A cervical patch that monitors breath sounds can help manage asthma and chronic obstructive pulmonary disease (COPD) by detecting symptom flare-ups in real time, without compromising patient privacy.
Asthma and COPD are two of the most common chronic respiratory diseases. In Europe, the combined prevalence is about 10% of the general population. In Canada, approximately 3.8 million people suffer from asthma and two million people suffer from COPD.
The chronic nature of asthma and COPD requires ongoing disease monitoring and management. Patients with these conditions share many similar clinical symptoms, such as frequent coughing, wheezing, and shortness of breath. These symptoms may worsen from time to time and from situation to situation, such as exposure to smoke.
Even with optimal treatment, patients encounter unpredictable flare-ups or exacerbation of their condition. These can become fatal and require immediate medical attention. Effective and predictive tools, which allow continuous remote monitoring and early detection of exacerbation, are essential for prompt treatment and better health.
An international collaboration between Canada and Germany with expertise in upper respiratory health, audio/acoustic engineering and wearable computing is developing a wearable device to monitor these respiratory symptoms.
Wearable technologies have been widely applied for remote monitoring of asthma and COPD. Most of these devices have built-in microphones to collect audible clinical symptoms, such as coughing, from patients. However, such designs hinder full patient compliance due to privacy concerns regarding continuous monitoring of all sounds in their daily encounters and home environment.
Efficient and intelligent algorithms are needed for wearable health devices to meaningfully interpret data as it enters the system. Recent advances in artificial intelligence (AI) have rapidly changed many areas of medical diagnosis and therapeutic monitoring.

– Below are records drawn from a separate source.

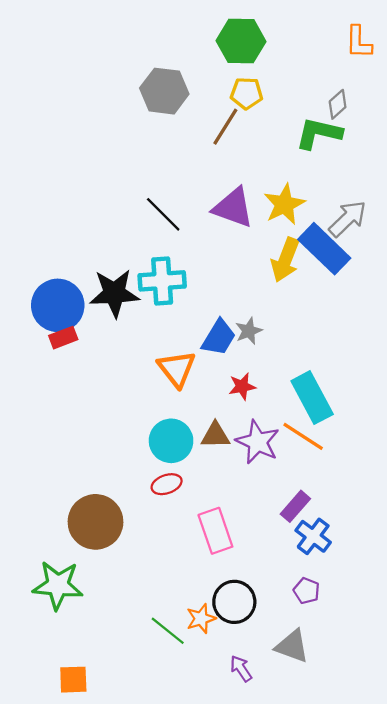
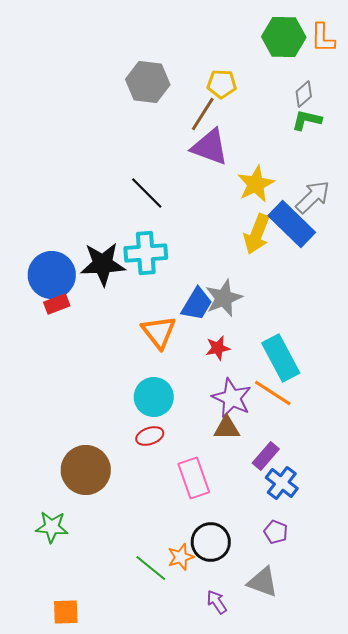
green hexagon: (241, 41) -> (284, 37), moved
green L-shape: (319, 133) -> (307, 120), moved, size x0.7
purple triangle: (233, 208) -> (210, 147), moved
gray star: (249, 331) -> (224, 298), size x1.5
brown triangle: (215, 435) -> (227, 428), moved
green star: (58, 585) -> (52, 527), size x0.7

However, the AI “black box” problem also creates ethical and transparency issues in biomedicine. Most AI tools only let us know the input and output of the algorithm (e.g., transforming an input X-ray image into a predicted output diagnosis), but not the processes and functionings in between. This means that we don’t know how AI tools do what they do.
Moreover, the implementation of real-time analyzes in portable devices is difficult due to the limited computational resources in these devices, but is essential for the rapid detection of respiratory tract symptoms. The development of a reliable and cost-effective “wearable AI” is crucial for this project.
To address these unmet challenges, our AI-powered wearables will have the ability to protect conversation privacy and perform near real-time data analysis to enable patients and clinicians to take informed action without delay. .
Listening with protected speech privacy
At McGill University, the Canadian team is developing a wearable device, similar in size to a Fitbit, to track and monitor upper airway health during daily activities. The device is based on mechanical-acoustic detection technology.
In a nutshell, a small patch-like skin accelerometer is customized to be placed on the neck. When a person experiences upper respiratory tract symptoms such as coughing, hoarse voice, etc., the body sounds characteristic of these symptoms create acoustic waves that travel to the skin of the neck and turn into mechanical vibrations detectable by the skin accelerometer.
Most recognizable speech features are in the high frequency range (about six to eight kilohertz). The tissues of the human neck serve as a filter that only the low frequency components of a signal can pass through. This means that identifiable voice information is detectable as sound by our sensors but inaudible to the human ear, thus preserving the privacy of users’ speech.
We are currently working on the development of a smartphone application that will connect to the portable device. This mobile app will generate an upper respiratory health diary summary for patients. Additionally, with the consent of the users, the report can also be sent to their primary healthcare providers for remote monitoring.
Small and smart AI
At the Friedrich-Alexander-Universität Erlangen-Nürnberg, the German team has developed deep neural networks, a specific subfield of AI, which are very lightweight and require very little computing memory of less 150 kilobytes. In addition, continuous monitoring generates a large and complex data source. In a recent post, we reported that our algorithms are on par with state-of-the-art algorithms, even if they fit on a low-cost microcontroller.
Our current project will build on these findings and extend these cost-effective AI algorithms to automate the analysis of mechanical acoustic signals. This information, along with other user-specific data (such as local air quality and painkiller used), can be used to predict the risk of exacerbation of asthma/COPD symptoms in a patient.
Currently, the device is in the testing phase. By examining the magnitude and pattern of these neck surface vibration signals, our AI-based technology is currently able to identify symptoms related to airway health such as cough, throat clearing and hoarse voice with over 80% accuracy, which is important for accuracy determining severity.
Early detection of asthma and COPD flare-ups remains an unmet clinical need, but this technology may also be useful for other conditions. For example, we anticipate that this app can be extended to monitor “long COVID” as some of its symptoms – such as shortness of breath and cough – overlap with those of asthma and COPD.
With advances in wearable monitoring technology, we hope to empower and inspire patients to take charge of their airway health.